Although there is a little bit of Lewittian geometry, most will relate the paintings as multiplied and skewed variations on the geometric abstraction of Josef Albersseries Homage to the Square as well as with his relationships to the internecine German Bauhaus school (as seen in Hoeber’s Endless Chair, 2010, a greatly designed and rationally assembled modern piece of modular furniture depicting a black to white value scale). It is only fair to say that although the execution changes for Hoeber, which seems to happen often, the real and actual historic forms of its educational origins have not. The Execution Changes, the series that lends the show its title, is also mentioned (via PR) as being part of a larger, open-ended project where Hoeber plans to make 1,000 unique objects in various mediums. While being unique is still in question, these are objects and not wall works; to acknowledge them as something unique even in regards to Lewitt is absurd as they still present themselves as serialized: traditionally and formally intact.

Julian Hoeber Installation View, 2011 Blum & Poe, Los Angeles

Julian Hoeber, Installation View, 2011, Blum & Poe, Los Angeles

If one actually carried out an exhibition of literal textured wall works it’s easy to imagine what that might look like and if we were to argue that what has changed is an object in place of an idea, then we are simply peddling backwards.
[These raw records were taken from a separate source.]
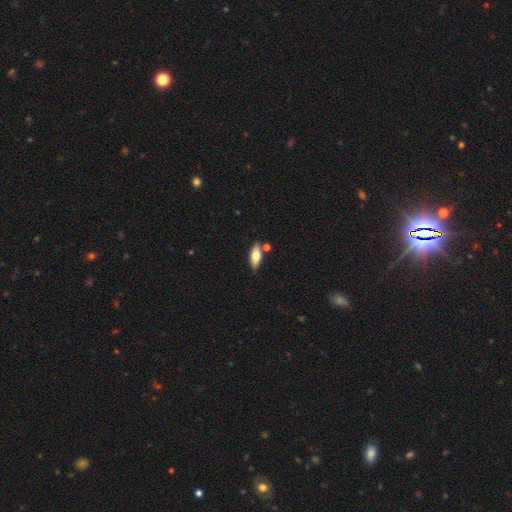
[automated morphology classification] This appears to be a smooth galaxy with no disk features (64%) that is in between round and cigar-shaped (72%). Merging: none (77%).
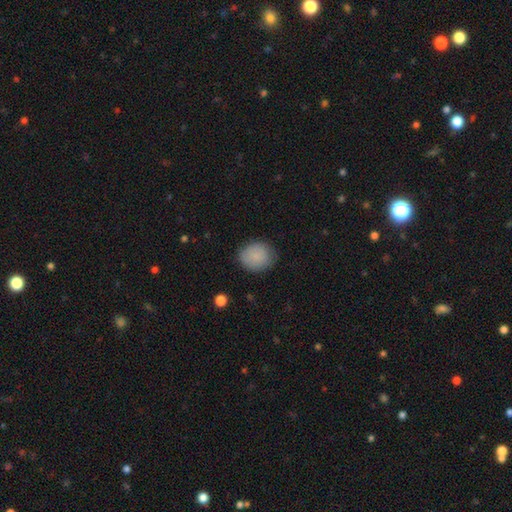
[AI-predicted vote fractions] Smooth or featured: smooth — 86% (star or artifact — 8%)
How rounded: round — 68% (in between — 31%)
Merging: none — 79% (minor disturbance — 16%)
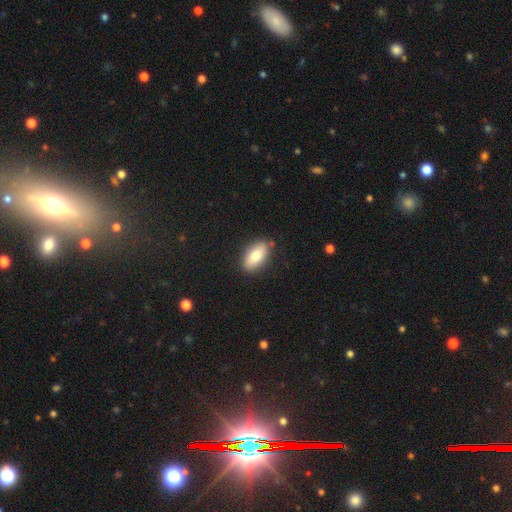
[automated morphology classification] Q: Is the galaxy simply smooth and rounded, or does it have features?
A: smooth — 79%.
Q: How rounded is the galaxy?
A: in between — 91%.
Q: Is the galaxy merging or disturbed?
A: none — 86%.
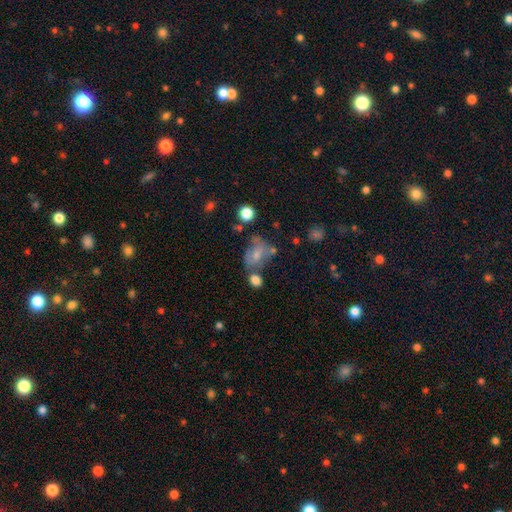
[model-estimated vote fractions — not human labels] Smooth or featured? smooth (46%)
Merging? none (39%)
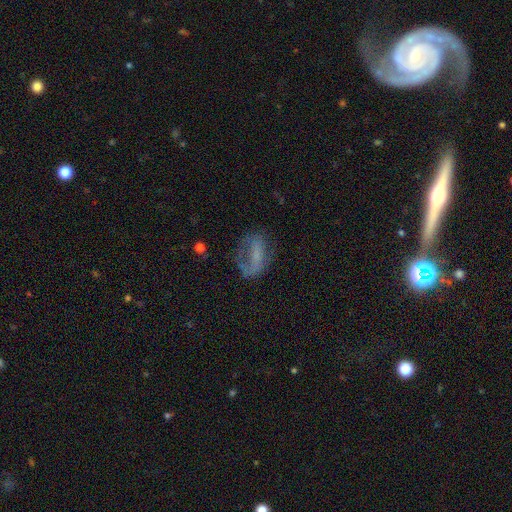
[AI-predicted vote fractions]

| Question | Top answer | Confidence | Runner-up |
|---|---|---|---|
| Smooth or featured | featured or disk | 47% | smooth (41%) |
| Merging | none | 40% | major disturbance (35%) |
In the press release Hoeber writes,

“Since my system hasn’t developed a rule for limiting method of execution, it is my responsibility to behave as if I have no rules in this regard. Call it conceptual art made like a craft project, because craft is what conceptual art repressed. And also because it is just plain beautiful.”

Craft is used rather loosely here in relation to an already complicated position attached to the work and there is little to do with craft here unless subversively manifested, located perhaps in the formal craft put into the works. What is suggested is that what has changed or been replaced is the repression of craft by conceptual art. But is the artist speaking of craft projects like yarn and popsicle sticks, the Arts and Crafts movement, or is he speaking of craft as in skill, refinement and aesthetic properties of objects? If “The Execution Changes” is hinting at the craft of an object, which I believe it is, then the works have actually declined in relation to Lewitt’s wall works and Albers’ painterly precision.

—Aaron Wrinkle

(Images: Julian Hoeber, Execution Changes 7 (VS Q1 CJ DC Q2 BCJ DC), 2010, Acrylic on panel, 62.5 x 44.5 inches framed (158.8 x 113 centimeters). Courtesy of Blum & Poe and the artist)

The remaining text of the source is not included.